Key factors impacting antibiotic resistance
New Delhi: Age, sex and location could be important in assessing the antibiotic resistance of a bacterial infection, new research has found.
Antibiotic, or antimicrobial, resistance is a global public health threat and occurs when disease-causing germs evolve and develop a resistance to the very drugs designed to kill them, rendering these drugs ineffective. The research, led by those at London School of Hygiene and Tropical Medicine, UK, analysed data on bloodstream infections of nearly 9.5 lakh individuals across 29 European countries.
The data was collected through routine surveillance between 2015 and 2019. The team looked at the bacterial species that were isolated and sent to the surveillance service, and the antibiotics that were used to treat these bloodstream or bacterial infections. The findings are published in the journal PLOS Medicine. They observed that gender played a role in antimicrobial resistance, with men at a higher risk of developing it than women.
The team also found that the participants' resistance to various bacterial species peaked at different stages of their lives, with the peaks related to most of these species being seen at the youngest and oldest ages. For example, the superbug MRSA, responsible for many hard-to-treat infections in humans, becomes more resistant with increasing age of the host, whereas resistance of E. coli decreased with age, they said. E. coli can cause infections in the gut and digestive tract.
The Pseudomonas aeruginosa - known to cause infections in mainly hospital patients - was found to be most likely to resist several antibiotics when the host is around 30 years old. For women, the team found that the incidence of bloodstream infections due to E. coli peaked between ages 15 and 40. The researchers said that even though antibiotic usage, changes in immunity, and exposure to high-risk settings are all linked to age and sex, little is known how resistance varies with age and sex.

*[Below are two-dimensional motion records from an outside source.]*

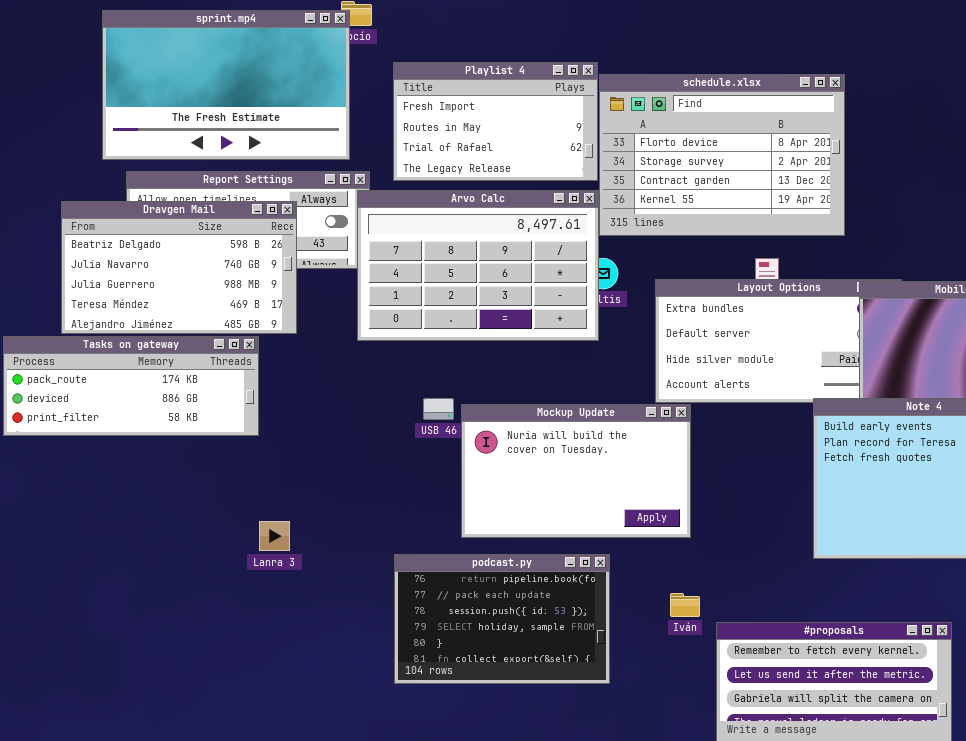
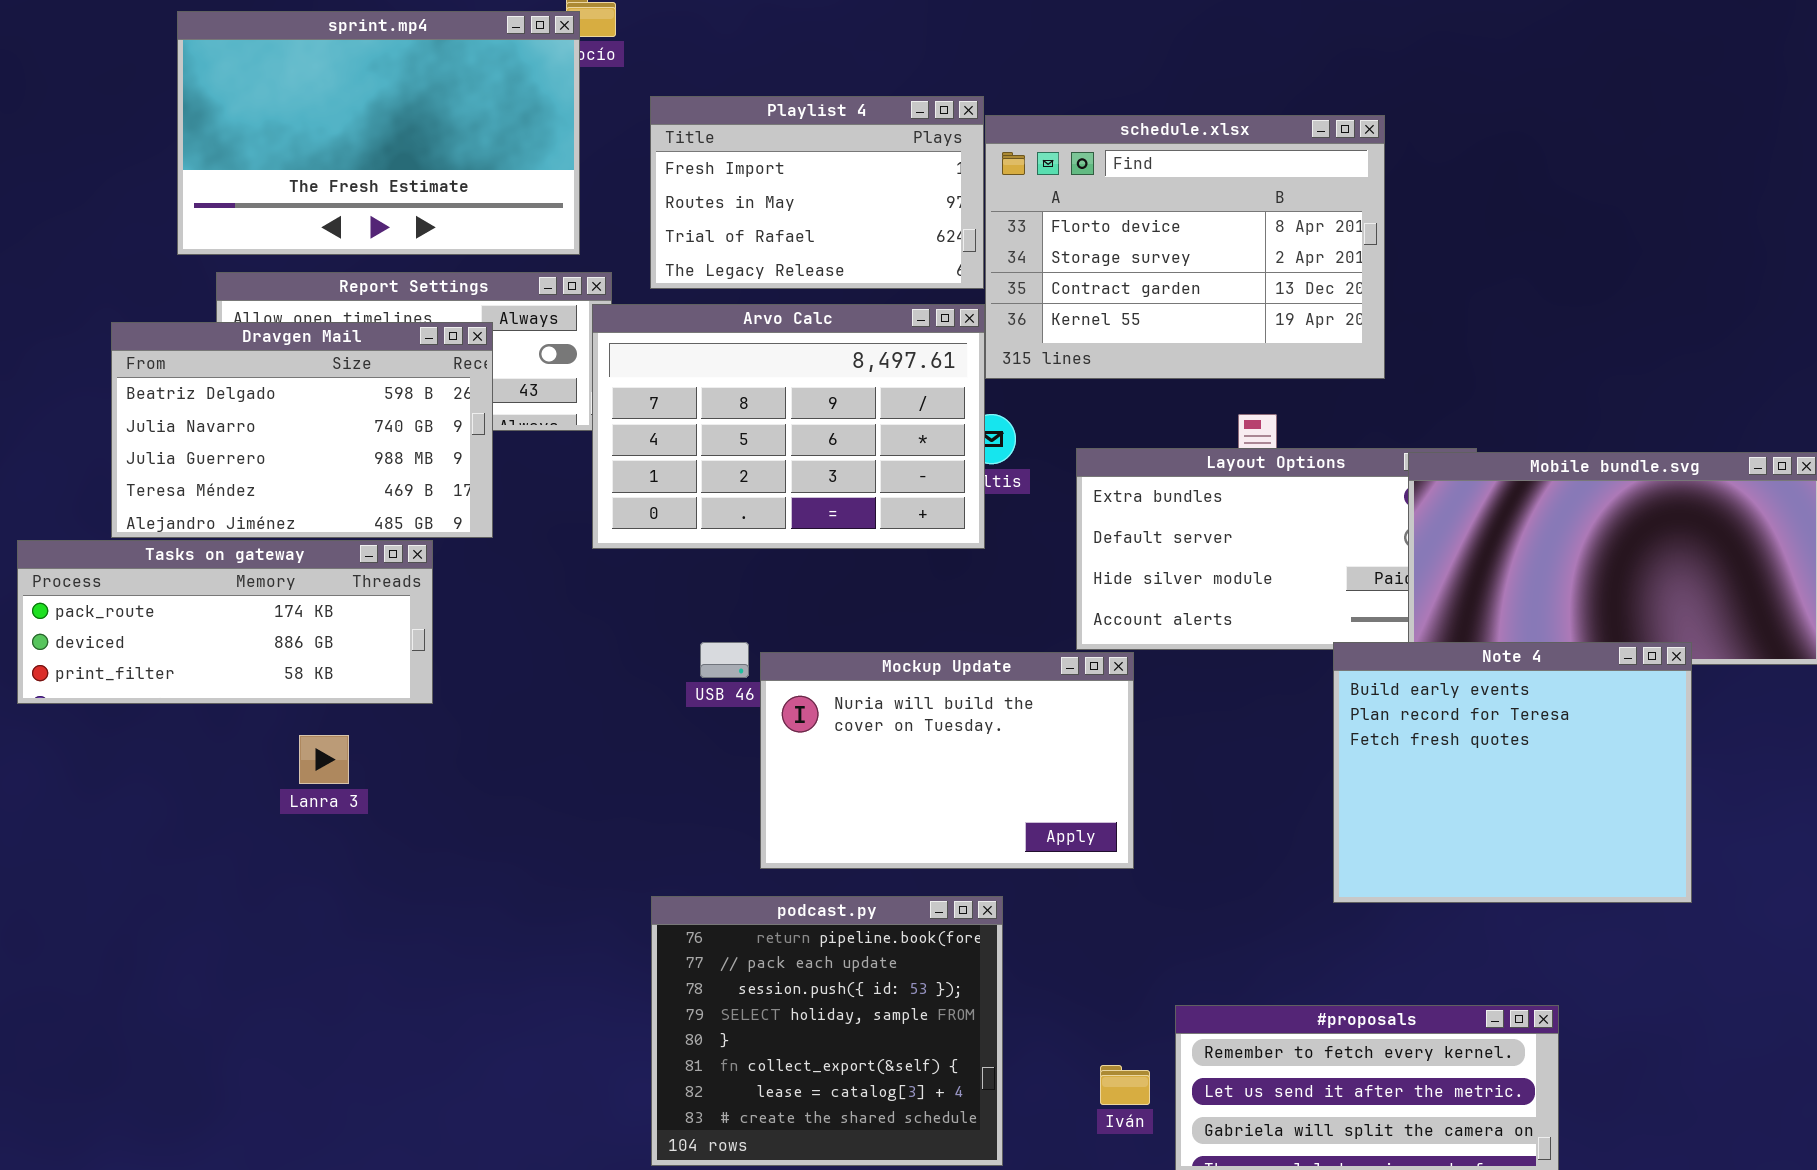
Lanra 3: [259,521,290,551] -> [299,735,349,784], moved
podcast.py: [394,554,610,684] -> [651,896,1003,1166], resized
Iván: [670,593,700,617] -> [1100,1065,1150,1105], moved

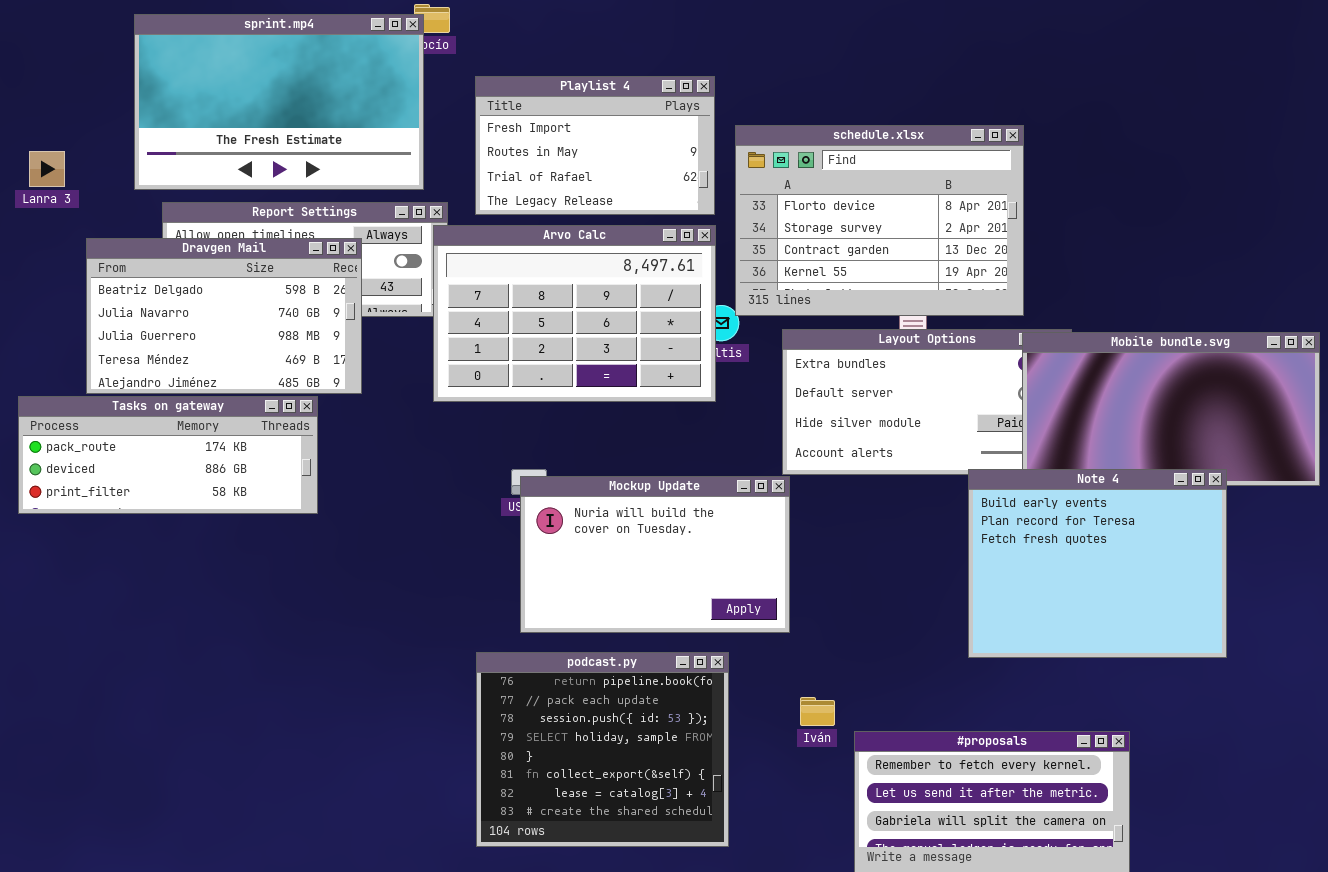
schedule.xlsx: [985,115,1385,379] -> [735,125,1024,316], moved
Mockup Update: [760,652,1134,869] -> [520,476,790,633], moved
Lanra 3: [299,735,349,784] -> [29,151,65,187], moved
Iván: [1100,1065,1150,1105] -> [800,697,835,726], moved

"These findings highlight important gaps in our knowledge of the epidemiology of antimicrobial resistance that are difficult to explain through known patterns of antibiotic exposure and healthcare contact," the authors wrote in their study. "In order for us to address this growing threat to public health, we now need data from a wider range of sources to determine the contribution that cultural versus natural history differences have in driving these patterns globally and the role that they play in the increasing rates of AMR being seen," they wrote.